Tulis ulang bagian teks berita workshop di antara "Workshop sesi pertama" dan "lain di Jakarta.", termasuk kedua batas itu, dengan mengganti "Jawa Tengah" menjadi "Jateng".

▶ **Teks yang Ditampilkan**
=====
Troso – Dua workshop sekaligus digelar di MA Matholi’ul Huda Troso, Selasa (25/1/2011) dalam rangka rangkaian kegiatan kontrak prestasi antara MA Matholi’ul Huda Troso dengan Kementerian Agama Republik Indonesia. Workshop diikuti oleh seluruh tenaga pendidik di lingkungan yayasan pendidikan Islam Matholi’ul Huda Troso mulai dari RA, MI, MTs, maupun MA. Tidak seperti pada workshop-workshop sebelumnya yang pernah digelar, terdapat suasana berbeda dari workshop kali ini. Karena selain memakai gedung aula pertemuan baru, juga terdapat beberapa peserta undangan yang terdiri dari para kepala madrasah ataupun yang mewakilinya baik jenjang MI, MTs, maupun MA. se-kecamatan Pecangaan.
Acara tersebut dihadiri juga oleh Kakankemenag Jepara, Drs. H. Sholikhin, M. M. yang berkesempatan membuka acara secara simbolis. Turut hadir pula dalam acara tersebut Mapenda Kemenag Jepara, Drs. Ali Arifin, M. M.
Workshop sesi pertama mengambil tema “Peningkatan Mutu Madrasah Melalui Manajemen Berbasis Madrasah” dengan mendatangkan narasumber Drs. H. Djam’un Efendi, M. Pd. I. (Kabid Mapenda Kemenag Jawa Tengah) yang didampingi oleh Drs. H. Asyiq, M. Ag. (Kasi Evaluasi Mapenda Kemenag Jawa Tengah). Kedatangan beliau di kampus MA Matholi’ul Huda Troso sebenarnya adalah mewakili Kakankemenag Jawa Tengah, Drs. H. Imam Haromain Asy’ari, M. Si. yang awalnya dijadwalkan mengisi workshop tersebut namun batal hadir dikarenakan berbenturan dengan jadwal lain di Jakarta.
=====
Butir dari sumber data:
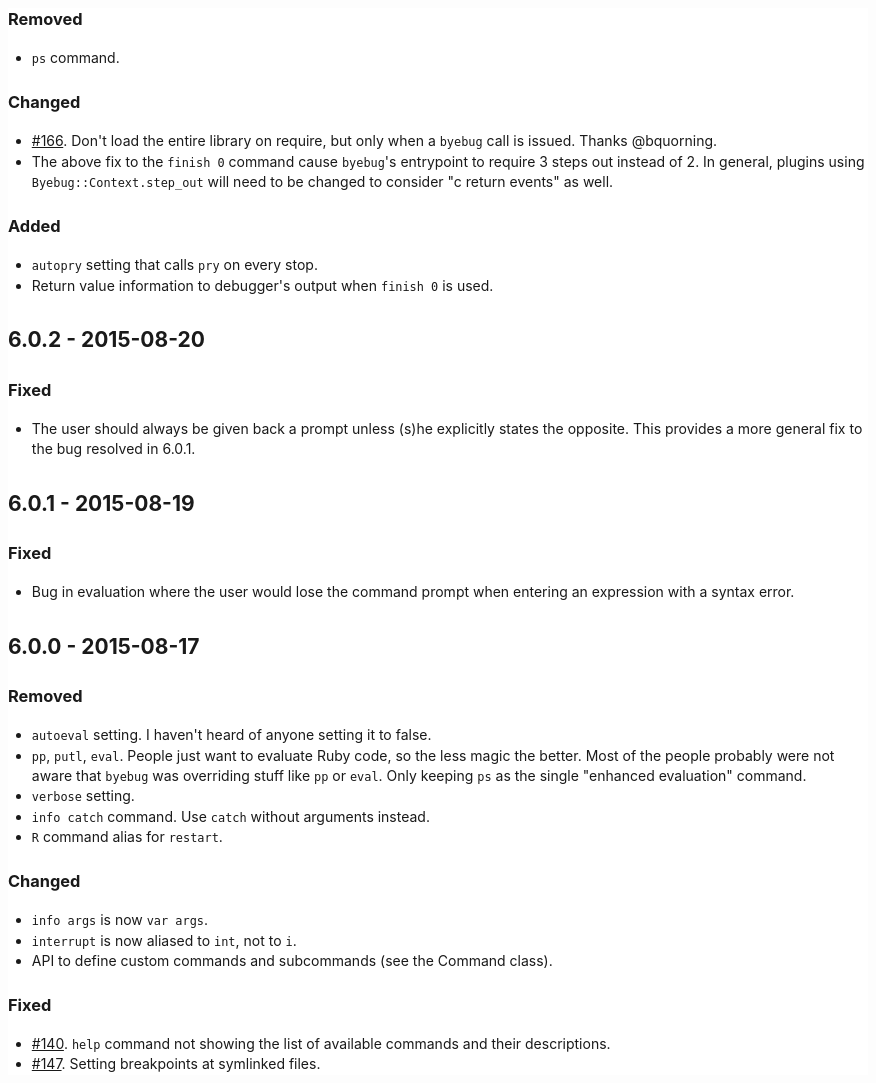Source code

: ### Removed
* `ps` command.

### Changed
* [#166](https://github.com/deivid-rodriguez/byebug/issues/166). Don't load
the entire library on require, but only when a `byebug` call is issued. Thanks
@bquorning.
* The above fix to the `finish 0` command cause `byebug`'s entrypoint to
require 3 steps out instead of 2. In general, plugins using
`Byebug::Context.step_out` will need to be changed to consider "c return events"
as well.

### Added
* `autopry` setting that calls `pry` on every stop.
* Return value information to debugger's output when `finish 0` is used.

## 6.0.2 - 2015-08-20
### Fixed
* The user should always be given back a prompt unless (s)he explicitly states
the opposite. This provides a more general fix to the bug resolved in 6.0.1.

## 6.0.1 - 2015-08-19
### Fixed
* Bug in evaluation where the user would lose the command prompt when entering
an expression with a syntax error.

## 6.0.0 - 2015-08-17
### Removed
* `autoeval` setting. I haven't heard of anyone setting it to false.
* `pp`, `putl`, `eval`. People just want to evaluate Ruby code, so the less
magic the better. Most of the people probably were not aware that `byebug`
was overriding stuff like `pp` or `eval`. Only keeping `ps` as the single
"enhanced evaluation" command.
* `verbose` setting.
* `info catch` command. Use `catch` without arguments instead.
* `R` command alias for `restart`.

### Changed
* `info args` is now `var args`.
* `interrupt` is now aliased to `int`, not to `i`.
* API to define custom commands and subcommands (see the Command class).

### Fixed
* [#140](https://github.com/deivid-rodriguez/byebug/issues/140). `help` command
not showing the list of available commands and their descriptions.
* [#147](https://github.com/deivid-rodriguez/byebug/issues/147). Setting
breakpoints at symlinked files.
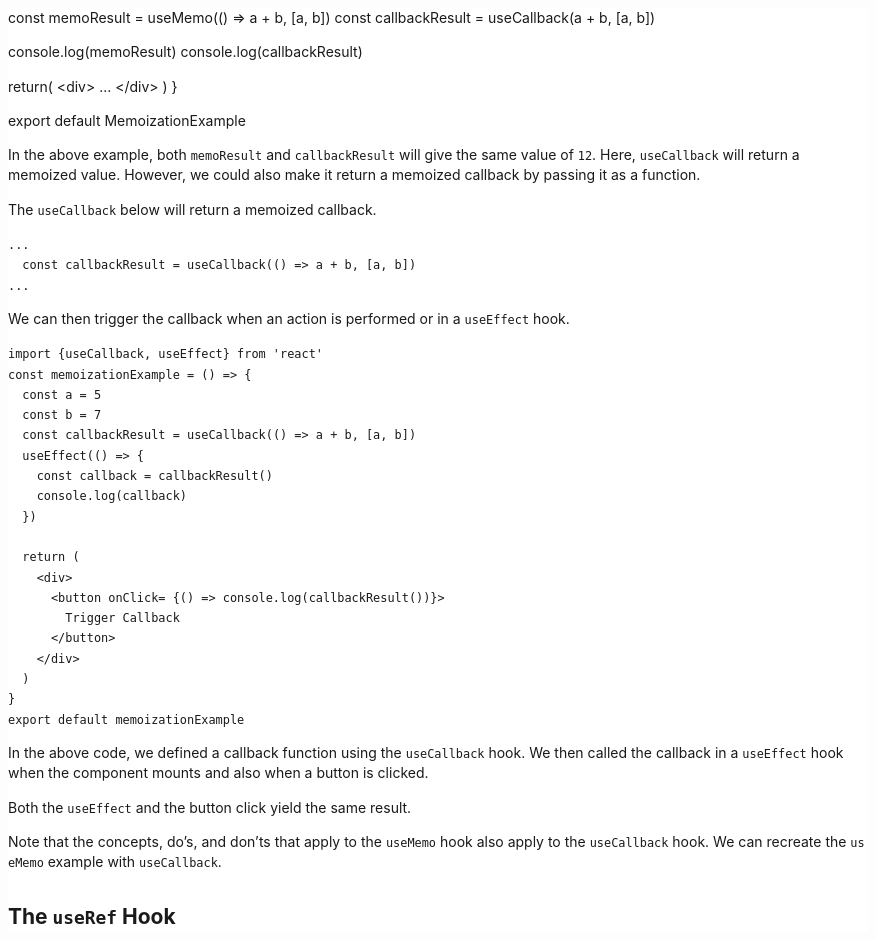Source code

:   const memoResult = useMemo(() =&gt; a + b, [a, b])
  const callbackResult = useCallback(a + b, [a, b])

  console.log(memoResult)
  console.log(callbackResult)

  return(
    &lt;div&gt;
      ...
    &lt;/div&gt;
  ) 
}

export default MemoizationExample</code></pre>

In the above example, both `memoResult` and `callbackResult` will give the same value of `12`. Here, `useCallback` will return a memoized value. However, we could also make it return a memoized callback by passing it as a function.

The `useCallback` below will return a memoized callback.

<pre><code class="language-javascript">...
  const callbackResult = useCallback(() =&gt; a + b, [a, b])
...</code></pre>

We can then trigger the callback when an action is performed or in a `useEffect` hook.

<pre><code class="language-javascript">import {useCallback, useEffect} from 'react'
const memoizationExample = () =&gt; {
  const a = 5
  const b = 7
  const callbackResult = useCallback(() =&gt; a + b, [a, b])
  useEffect(() =&gt; {
    const callback = callbackResult()
    console.log(callback)   
  })

  return (
    &lt;div&gt;
      &lt;button onClick= {() =&gt; console.log(callbackResult())}&gt;
        Trigger Callback
      &lt;/button&gt;
    &lt;/div&gt;
  )
} 
export default memoizationExample</code></pre>

In the above code, we defined a callback function using the `useCallback` hook. We then called the callback in a `useEffect` hook when the component mounts and also when a button is clicked.

Both the `useEffect` and the button click yield the same result.

Note that the concepts, do’s, and don’ts that apply to the `useMemo` hook also apply to the `useCallback` hook. We can recreate the `useMemo` example with `useCallback`. 

## The `useRef` Hook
=====
▶ **Jawaban Tertulis**
Workshop sesi pertama mengambil tema “Peningkatan Mutu Madrasah Melalui Manajemen Berbasis Madrasah” dengan mendatangkan narasumber Drs. H. Djam’un Efendi, M. Pd. I. (Kabid Mapenda Kemenag Jateng) yang didampingi oleh Drs. H. Asyiq, M. Ag. (Kasi Evaluasi Mapenda Kemenag Jateng). Kedatangan beliau di kampus MA Matholi’ul Huda Troso sebenarnya adalah mewakili Kakankemenag Jateng, Drs. H. Imam Haromain Asy’ari, M. Si. yang awalnya dijadwalkan mengisi workshop tersebut namun batal hadir dikarenakan berbenturan dengan jadwal lain di Jakarta.